▸ **Plain-text engineering files**:
==*==

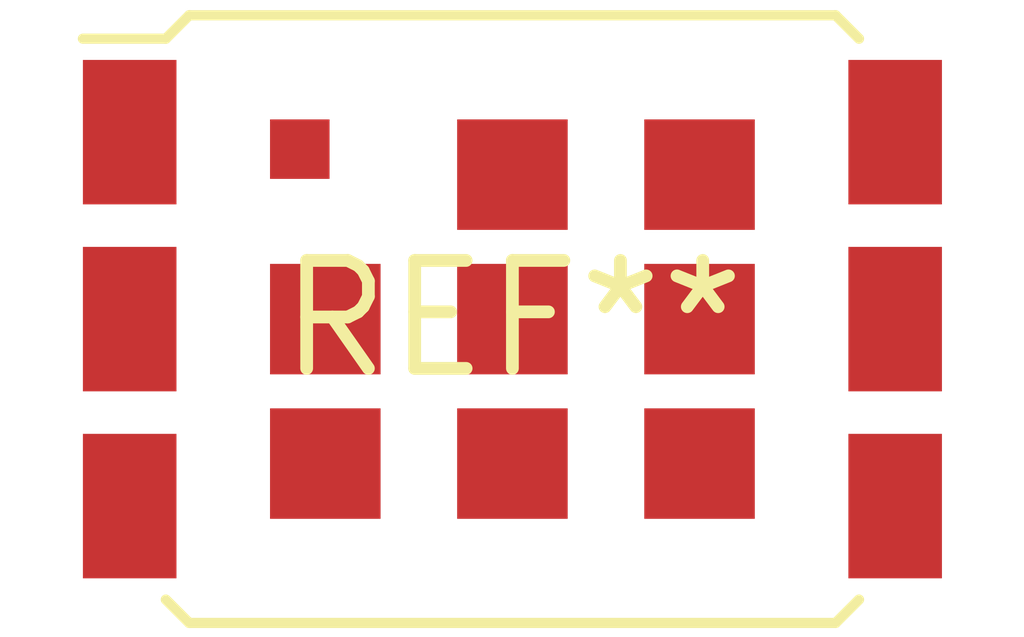
<source format=kicad_pcb>
(kicad_pcb (version 20240108) (generator pcbnew)

  (general
    (thickness 1.6)
  )

  (paper "A4")
  (layers
    (0 "F.Cu" signal)
    (31 "B.Cu" signal)
    (32 "B.Adhes" user "B.Adhesive")
    (33 "F.Adhes" user "F.Adhesive")
    (34 "B.Paste" user)
    (35 "F.Paste" user)
    (36 "B.SilkS" user "B.Silkscreen")
    (37 "F.SilkS" user "F.Silkscreen")
    (38 "B.Mask" user)
    (39 "F.Mask" user)
    (40 "Dwgs.User" user "User.Drawings")
    (41 "Cmts.User" user "User.Comments")
    (42 "Eco1.User" user "User.Eco1")
    (43 "Eco2.User" user "User.Eco2")
    (44 "Edge.Cuts" user)
    (45 "Margin" user)
    (46 "B.CrtYd" user "B.Courtyard")
    (47 "F.CrtYd" user "F.Courtyard")
    (48 "B.Fab" user)
    (49 "F.Fab" user)
    (50 "User.1" user)
    (51 "User.2" user)
    (52 "User.3" user)
    (53 "User.4" user)
    (54 "User.5" user)
    (55 "User.6" user)
    (56 "User.7" user)
    (57 "User.8" user)
    (58 "User.9" user)
  )

  (setup
    (pad_to_mask_clearance 0)
    (pcbplotparams
      (layerselection 0x00010fc_ffffffff)
      (plot_on_all_layers_selection 0x0000000_00000000)
      (disableapertmacros false)
      (usegerberextensions false)
      (usegerberattributes false)
      (usegerberadvancedattributes false)
      (creategerberjobfile false)
      (dashed_line_dash_ratio 12.000000)
      (dashed_line_gap_ratio 3.000000)
      (svgprecision 4)
      (plotframeref false)
      (viasonmask false)
      (mode 1)
      (useauxorigin false)
      (hpglpennumber 1)
      (hpglpenspeed 20)
      (hpglpendiameter 15.000000)
      (dxfpolygonmode false)
      (dxfimperialunits false)
      (dxfusepcbnewfont false)
      (psnegative false)
      (psa4output false)
      (plotreference false)
      (plotvalue false)
      (plotinvisibletext false)
      (sketchpadsonfab false)
      (subtractmaskfromsilk false)
      (outputformat 1)
      (mirror false)
      (drillshape 1)
      (scaleselection 1)
      (outputdirectory "")
    )
  )

  (net 0 "")

  (footprint "DirectFET_LA" (layer "F.Cu") (at 0 0))

)

</source>
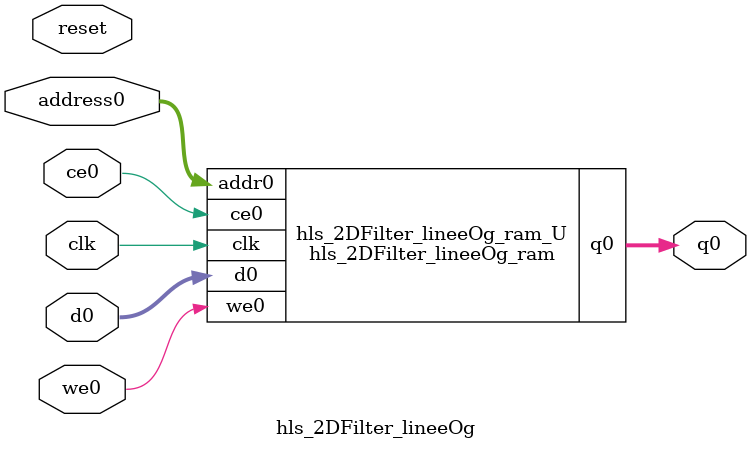
<source format=v>
`timescale 1 ns / 1 ps
module hls_2DFilter_lineeOg_ram (addr0, ce0, d0, we0, q0,  clk);

parameter DWIDTH = 7;
parameter AWIDTH = 11;
parameter MEM_SIZE = 1284;

input[AWIDTH-1:0] addr0;
input ce0;
input[DWIDTH-1:0] d0;
input we0;
output reg[DWIDTH-1:0] q0;
input clk;

(* ram_style = "block" *)reg [DWIDTH-1:0] ram[0:MEM_SIZE-1];




always @(posedge clk)  
begin 
    if (ce0) 
    begin
        if (we0) 
        begin 
            ram[addr0] <= d0; 
        end 
        q0 <= ram[addr0];
    end
end


endmodule

`timescale 1 ns / 1 ps
module hls_2DFilter_lineeOg(
    reset,
    clk,
    address0,
    ce0,
    we0,
    d0,
    q0);

parameter DataWidth = 32'd7;
parameter AddressRange = 32'd1284;
parameter AddressWidth = 32'd11;
input reset;
input clk;
input[AddressWidth - 1:0] address0;
input ce0;
input we0;
input[DataWidth - 1:0] d0;
output[DataWidth - 1:0] q0;



hls_2DFilter_lineeOg_ram hls_2DFilter_lineeOg_ram_U(
    .clk( clk ),
    .addr0( address0 ),
    .ce0( ce0 ),
    .we0( we0 ),
    .d0( d0 ),
    .q0( q0 ));

endmodule


</source>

==*==

▸ **Task description**: Reproduce exactly the entries above, limited to the lines from the one with "(creategerberjobfile false)" through the one with "(plotinvisibletext false)", both included.

▸ **Solved problem**:
      (creategerberjobfile false)
      (dashed_line_dash_ratio 12.000000)
      (dashed_line_gap_ratio 3.000000)
      (svgprecision 4)
      (plotframeref false)
      (viasonmask false)
      (mode 1)
      (useauxorigin false)
      (hpglpennumber 1)
      (hpglpenspeed 20)
      (hpglpendiameter 15.000000)
      (dxfpolygonmode false)
      (dxfimperialunits false)
      (dxfusepcbnewfont false)
      (psnegative false)
      (psa4output false)
      (plotreference false)
      (plotvalue false)
      (plotinvisibletext false)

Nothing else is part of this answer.